**Your assignment**: Wherever the line with "M750,197L761,224L731,236L721,208Z" sits in the listing below, transcribe from it up to and including the line with "M430,402L435,420L420,424L415,406Z", exactly, and leave the remaining lines out.

**Data for analysis**:
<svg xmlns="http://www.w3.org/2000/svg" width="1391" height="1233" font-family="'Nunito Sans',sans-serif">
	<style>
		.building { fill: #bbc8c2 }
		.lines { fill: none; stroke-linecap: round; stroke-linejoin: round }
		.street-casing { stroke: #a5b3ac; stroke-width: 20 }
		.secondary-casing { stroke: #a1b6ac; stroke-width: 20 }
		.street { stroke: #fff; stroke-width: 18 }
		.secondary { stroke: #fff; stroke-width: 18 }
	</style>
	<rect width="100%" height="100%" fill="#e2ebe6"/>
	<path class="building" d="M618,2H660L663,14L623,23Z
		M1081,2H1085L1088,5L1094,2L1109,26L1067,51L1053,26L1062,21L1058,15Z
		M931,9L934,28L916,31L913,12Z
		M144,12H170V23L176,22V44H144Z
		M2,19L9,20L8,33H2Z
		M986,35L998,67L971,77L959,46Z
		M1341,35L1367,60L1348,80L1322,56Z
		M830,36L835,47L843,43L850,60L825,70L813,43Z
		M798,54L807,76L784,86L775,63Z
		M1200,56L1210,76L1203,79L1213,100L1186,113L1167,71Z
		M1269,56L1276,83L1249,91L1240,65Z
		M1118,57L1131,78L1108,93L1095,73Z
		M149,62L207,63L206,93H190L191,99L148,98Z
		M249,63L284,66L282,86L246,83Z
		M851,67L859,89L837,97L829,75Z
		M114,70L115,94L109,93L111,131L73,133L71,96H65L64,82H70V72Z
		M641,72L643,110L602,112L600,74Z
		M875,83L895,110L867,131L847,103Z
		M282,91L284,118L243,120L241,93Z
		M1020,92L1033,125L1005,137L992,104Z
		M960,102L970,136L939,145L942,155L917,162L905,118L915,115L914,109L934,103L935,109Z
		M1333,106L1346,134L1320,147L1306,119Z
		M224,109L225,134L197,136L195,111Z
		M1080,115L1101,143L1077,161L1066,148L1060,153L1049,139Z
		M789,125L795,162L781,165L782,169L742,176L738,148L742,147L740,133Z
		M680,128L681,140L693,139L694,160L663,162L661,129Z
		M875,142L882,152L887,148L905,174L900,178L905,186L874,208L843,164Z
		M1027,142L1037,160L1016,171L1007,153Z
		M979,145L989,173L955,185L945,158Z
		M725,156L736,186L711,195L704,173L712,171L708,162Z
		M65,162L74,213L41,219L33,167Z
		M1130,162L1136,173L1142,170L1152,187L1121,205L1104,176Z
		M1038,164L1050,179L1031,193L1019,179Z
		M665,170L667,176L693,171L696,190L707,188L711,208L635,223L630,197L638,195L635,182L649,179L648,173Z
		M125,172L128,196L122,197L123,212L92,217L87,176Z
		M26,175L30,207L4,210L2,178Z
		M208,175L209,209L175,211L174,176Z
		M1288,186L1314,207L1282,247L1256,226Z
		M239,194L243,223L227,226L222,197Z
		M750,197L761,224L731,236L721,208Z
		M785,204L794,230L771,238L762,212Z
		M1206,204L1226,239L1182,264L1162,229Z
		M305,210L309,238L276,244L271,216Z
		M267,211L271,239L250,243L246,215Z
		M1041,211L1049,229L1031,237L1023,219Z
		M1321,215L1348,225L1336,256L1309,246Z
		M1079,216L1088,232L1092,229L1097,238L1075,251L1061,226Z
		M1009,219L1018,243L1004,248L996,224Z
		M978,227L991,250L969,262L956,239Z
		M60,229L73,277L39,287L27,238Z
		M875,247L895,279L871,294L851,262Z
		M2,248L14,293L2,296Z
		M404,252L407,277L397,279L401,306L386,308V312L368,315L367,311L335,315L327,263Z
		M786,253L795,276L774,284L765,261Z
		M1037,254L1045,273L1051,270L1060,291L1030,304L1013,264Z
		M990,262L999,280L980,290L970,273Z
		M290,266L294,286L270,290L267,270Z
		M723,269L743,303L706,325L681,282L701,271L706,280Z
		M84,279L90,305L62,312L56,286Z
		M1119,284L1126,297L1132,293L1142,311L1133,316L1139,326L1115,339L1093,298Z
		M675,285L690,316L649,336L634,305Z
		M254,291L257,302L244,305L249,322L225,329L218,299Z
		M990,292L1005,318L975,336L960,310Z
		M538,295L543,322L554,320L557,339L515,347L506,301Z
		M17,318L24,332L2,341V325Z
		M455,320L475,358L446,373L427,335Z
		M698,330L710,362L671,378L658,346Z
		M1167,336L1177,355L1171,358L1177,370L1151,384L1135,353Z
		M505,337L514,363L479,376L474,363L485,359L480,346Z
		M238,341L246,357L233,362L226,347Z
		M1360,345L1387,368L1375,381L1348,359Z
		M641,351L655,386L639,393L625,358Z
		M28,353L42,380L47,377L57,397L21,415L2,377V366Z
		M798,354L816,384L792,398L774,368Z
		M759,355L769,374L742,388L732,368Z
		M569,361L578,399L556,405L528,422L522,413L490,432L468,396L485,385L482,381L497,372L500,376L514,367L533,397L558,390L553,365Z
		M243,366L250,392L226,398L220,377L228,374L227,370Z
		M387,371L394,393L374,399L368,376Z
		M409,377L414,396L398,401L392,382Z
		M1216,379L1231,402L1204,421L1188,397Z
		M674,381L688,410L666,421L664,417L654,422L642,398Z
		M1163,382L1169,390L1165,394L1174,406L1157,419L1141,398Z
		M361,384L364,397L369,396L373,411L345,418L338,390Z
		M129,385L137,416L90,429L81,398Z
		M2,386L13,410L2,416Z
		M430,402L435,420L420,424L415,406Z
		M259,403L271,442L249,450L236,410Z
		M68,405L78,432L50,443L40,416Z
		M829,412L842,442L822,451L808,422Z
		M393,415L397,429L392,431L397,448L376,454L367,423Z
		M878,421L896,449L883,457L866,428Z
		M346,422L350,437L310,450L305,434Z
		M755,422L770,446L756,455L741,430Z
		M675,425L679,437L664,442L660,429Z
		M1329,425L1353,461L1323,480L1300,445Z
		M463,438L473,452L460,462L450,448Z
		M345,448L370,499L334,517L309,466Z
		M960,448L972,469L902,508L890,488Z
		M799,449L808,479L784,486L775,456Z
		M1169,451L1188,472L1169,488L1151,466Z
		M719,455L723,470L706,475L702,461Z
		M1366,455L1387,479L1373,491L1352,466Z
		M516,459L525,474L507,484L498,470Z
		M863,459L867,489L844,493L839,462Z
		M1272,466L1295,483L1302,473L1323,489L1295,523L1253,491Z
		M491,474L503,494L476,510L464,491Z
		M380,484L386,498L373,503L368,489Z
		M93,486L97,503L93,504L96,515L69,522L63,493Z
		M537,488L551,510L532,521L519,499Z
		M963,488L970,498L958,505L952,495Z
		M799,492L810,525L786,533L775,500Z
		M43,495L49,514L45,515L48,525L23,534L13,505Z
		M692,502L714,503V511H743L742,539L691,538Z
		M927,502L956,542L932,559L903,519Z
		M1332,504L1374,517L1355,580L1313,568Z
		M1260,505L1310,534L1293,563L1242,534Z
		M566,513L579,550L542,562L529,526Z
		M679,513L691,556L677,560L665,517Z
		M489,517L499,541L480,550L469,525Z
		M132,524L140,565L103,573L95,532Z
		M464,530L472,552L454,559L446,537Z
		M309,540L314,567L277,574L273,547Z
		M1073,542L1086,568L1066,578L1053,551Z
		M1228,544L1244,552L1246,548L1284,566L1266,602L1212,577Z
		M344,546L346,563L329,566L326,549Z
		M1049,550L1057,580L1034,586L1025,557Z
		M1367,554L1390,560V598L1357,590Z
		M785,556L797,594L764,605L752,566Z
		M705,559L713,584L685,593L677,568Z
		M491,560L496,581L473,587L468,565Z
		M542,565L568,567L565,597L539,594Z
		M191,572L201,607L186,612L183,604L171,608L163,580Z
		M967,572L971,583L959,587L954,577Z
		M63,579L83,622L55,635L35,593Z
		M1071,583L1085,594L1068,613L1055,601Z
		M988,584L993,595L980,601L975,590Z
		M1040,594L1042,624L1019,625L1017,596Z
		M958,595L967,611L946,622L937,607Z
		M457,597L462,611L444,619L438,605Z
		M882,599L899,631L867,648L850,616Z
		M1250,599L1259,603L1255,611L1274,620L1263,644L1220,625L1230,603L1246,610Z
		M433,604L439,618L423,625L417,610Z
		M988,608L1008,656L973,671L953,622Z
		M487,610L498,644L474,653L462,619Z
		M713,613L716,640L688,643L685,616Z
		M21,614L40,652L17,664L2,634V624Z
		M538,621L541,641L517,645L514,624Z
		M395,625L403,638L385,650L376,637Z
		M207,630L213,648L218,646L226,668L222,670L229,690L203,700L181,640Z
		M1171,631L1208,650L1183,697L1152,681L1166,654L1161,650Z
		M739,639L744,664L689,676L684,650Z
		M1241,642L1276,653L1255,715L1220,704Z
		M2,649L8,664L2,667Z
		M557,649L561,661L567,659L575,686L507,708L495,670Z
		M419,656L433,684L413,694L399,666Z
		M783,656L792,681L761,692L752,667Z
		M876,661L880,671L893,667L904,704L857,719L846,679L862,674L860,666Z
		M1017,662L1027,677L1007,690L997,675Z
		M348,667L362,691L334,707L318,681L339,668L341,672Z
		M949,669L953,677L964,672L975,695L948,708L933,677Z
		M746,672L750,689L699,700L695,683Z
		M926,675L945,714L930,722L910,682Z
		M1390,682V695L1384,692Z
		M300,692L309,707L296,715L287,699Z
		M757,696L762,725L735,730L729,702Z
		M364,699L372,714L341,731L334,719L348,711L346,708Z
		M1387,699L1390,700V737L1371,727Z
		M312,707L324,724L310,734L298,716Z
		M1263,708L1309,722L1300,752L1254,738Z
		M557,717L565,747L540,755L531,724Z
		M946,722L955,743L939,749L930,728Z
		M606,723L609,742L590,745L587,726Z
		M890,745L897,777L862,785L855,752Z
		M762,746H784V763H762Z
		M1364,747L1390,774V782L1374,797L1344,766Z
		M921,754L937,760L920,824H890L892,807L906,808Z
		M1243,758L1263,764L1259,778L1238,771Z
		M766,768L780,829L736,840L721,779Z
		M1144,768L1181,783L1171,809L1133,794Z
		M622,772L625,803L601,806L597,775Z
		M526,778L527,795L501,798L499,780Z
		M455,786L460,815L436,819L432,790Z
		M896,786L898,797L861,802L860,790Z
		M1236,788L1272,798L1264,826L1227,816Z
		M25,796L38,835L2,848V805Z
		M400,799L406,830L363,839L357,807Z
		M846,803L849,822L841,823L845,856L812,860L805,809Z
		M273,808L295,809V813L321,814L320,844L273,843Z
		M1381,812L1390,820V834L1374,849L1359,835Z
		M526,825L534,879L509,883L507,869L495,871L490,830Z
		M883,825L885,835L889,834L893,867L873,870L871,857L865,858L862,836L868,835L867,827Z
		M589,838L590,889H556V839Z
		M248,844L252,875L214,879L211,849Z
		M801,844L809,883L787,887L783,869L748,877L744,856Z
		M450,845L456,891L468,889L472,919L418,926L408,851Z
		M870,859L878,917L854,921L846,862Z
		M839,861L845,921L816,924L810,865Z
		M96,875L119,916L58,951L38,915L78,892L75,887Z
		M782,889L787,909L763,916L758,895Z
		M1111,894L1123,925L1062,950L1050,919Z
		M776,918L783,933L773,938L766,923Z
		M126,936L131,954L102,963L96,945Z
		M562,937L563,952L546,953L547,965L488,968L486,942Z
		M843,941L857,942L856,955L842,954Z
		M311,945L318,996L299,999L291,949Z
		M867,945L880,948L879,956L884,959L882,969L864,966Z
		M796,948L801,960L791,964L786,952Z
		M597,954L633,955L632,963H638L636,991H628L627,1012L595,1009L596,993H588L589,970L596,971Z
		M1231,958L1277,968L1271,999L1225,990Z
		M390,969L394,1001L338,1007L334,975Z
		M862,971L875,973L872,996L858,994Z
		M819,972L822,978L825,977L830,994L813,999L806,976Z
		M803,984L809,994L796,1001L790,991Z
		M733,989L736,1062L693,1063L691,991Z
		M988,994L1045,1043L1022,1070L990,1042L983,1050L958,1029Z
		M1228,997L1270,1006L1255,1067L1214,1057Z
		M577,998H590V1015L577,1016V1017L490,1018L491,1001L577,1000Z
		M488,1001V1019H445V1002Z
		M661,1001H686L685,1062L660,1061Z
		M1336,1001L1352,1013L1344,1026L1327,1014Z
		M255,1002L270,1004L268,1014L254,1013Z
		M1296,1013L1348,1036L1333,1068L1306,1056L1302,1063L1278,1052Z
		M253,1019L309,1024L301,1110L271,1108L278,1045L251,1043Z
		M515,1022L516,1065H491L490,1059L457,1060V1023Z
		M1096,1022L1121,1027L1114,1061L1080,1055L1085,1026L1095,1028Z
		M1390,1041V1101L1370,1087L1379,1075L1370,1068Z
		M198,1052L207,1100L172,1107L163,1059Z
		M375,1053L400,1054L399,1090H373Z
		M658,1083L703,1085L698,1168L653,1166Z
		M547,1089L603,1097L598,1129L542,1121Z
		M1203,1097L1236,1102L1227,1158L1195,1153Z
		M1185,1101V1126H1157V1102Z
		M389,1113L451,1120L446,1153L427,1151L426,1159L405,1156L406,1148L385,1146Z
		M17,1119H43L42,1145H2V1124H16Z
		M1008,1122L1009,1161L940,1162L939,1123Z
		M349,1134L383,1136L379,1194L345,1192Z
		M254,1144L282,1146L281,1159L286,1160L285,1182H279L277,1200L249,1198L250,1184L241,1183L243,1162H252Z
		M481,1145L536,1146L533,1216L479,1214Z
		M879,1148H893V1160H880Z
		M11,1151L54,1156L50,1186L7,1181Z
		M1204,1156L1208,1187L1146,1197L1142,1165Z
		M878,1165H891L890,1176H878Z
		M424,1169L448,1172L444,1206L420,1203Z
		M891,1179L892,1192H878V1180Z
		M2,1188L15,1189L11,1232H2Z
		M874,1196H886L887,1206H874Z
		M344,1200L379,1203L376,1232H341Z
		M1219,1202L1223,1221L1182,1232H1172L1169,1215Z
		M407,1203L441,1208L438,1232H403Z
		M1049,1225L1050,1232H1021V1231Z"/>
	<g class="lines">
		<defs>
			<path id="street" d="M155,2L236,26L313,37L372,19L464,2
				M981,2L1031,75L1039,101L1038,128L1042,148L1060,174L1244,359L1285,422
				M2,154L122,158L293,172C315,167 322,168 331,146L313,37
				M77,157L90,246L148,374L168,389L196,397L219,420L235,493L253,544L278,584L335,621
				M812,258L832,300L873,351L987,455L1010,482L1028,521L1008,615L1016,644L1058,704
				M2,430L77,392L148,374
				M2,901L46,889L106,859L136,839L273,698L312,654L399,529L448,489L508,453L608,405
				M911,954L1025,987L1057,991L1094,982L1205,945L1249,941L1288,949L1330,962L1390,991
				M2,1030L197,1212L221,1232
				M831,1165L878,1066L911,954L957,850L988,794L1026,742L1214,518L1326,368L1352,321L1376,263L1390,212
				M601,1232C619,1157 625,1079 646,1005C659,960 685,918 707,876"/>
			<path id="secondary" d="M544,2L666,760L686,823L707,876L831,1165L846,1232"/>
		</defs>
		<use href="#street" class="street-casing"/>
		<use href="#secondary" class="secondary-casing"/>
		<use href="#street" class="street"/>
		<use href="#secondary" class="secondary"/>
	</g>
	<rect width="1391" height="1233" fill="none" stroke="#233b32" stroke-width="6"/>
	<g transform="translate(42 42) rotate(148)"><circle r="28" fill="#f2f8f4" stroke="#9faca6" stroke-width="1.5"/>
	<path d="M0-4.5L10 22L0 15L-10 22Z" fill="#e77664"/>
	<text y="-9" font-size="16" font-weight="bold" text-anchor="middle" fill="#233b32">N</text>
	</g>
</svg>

**Exercise output**:
		M750,197L761,224L731,236L721,208Z
		M785,204L794,230L771,238L762,212Z
		M1206,204L1226,239L1182,264L1162,229Z
		M305,210L309,238L276,244L271,216Z
		M267,211L271,239L250,243L246,215Z
		M1041,211L1049,229L1031,237L1023,219Z
		M1321,215L1348,225L1336,256L1309,246Z
		M1079,216L1088,232L1092,229L1097,238L1075,251L1061,226Z
		M1009,219L1018,243L1004,248L996,224Z
		M978,227L991,250L969,262L956,239Z
		M60,229L73,277L39,287L27,238Z
		M875,247L895,279L871,294L851,262Z
		M2,248L14,293L2,296Z
		M404,252L407,277L397,279L401,306L386,308V312L368,315L367,311L335,315L327,263Z
		M786,253L795,276L774,284L765,261Z
		M1037,254L1045,273L1051,270L1060,291L1030,304L1013,264Z
		M990,262L999,280L980,290L970,273Z
		M290,266L294,286L270,290L267,270Z
		M723,269L743,303L706,325L681,282L701,271L706,280Z
		M84,279L90,305L62,312L56,286Z
		M1119,284L1126,297L1132,293L1142,311L1133,316L1139,326L1115,339L1093,298Z
		M675,285L690,316L649,336L634,305Z
		M254,291L257,302L244,305L249,322L225,329L218,299Z
		M990,292L1005,318L975,336L960,310Z
		M538,295L543,322L554,320L557,339L515,347L506,301Z
		M17,318L24,332L2,341V325Z
		M455,320L475,358L446,373L427,335Z
		M698,330L710,362L671,378L658,346Z
		M1167,336L1177,355L1171,358L1177,370L1151,384L1135,353Z
		M505,337L514,363L479,376L474,363L485,359L480,346Z
		M238,341L246,357L233,362L226,347Z
		M1360,345L1387,368L1375,381L1348,359Z
		M641,351L655,386L639,393L625,358Z
		M28,353L42,380L47,377L57,397L21,415L2,377V366Z
		M798,354L816,384L792,398L774,368Z
		M759,355L769,374L742,388L732,368Z
		M569,361L578,399L556,405L528,422L522,413L490,432L468,396L485,385L482,381L497,372L500,376L514,367L533,397L558,390L553,365Z
		M243,366L250,392L226,398L220,377L228,374L227,370Z
		M387,371L394,393L374,399L368,376Z
		M409,377L414,396L398,401L392,382Z
		M1216,379L1231,402L1204,421L1188,397Z
		M674,381L688,410L666,421L664,417L654,422L642,398Z
		M1163,382L1169,390L1165,394L1174,406L1157,419L1141,398Z
		M361,384L364,397L369,396L373,411L345,418L338,390Z
		M129,385L137,416L90,429L81,398Z
		M2,386L13,410L2,416Z
		M430,402L435,420L420,424L415,406Z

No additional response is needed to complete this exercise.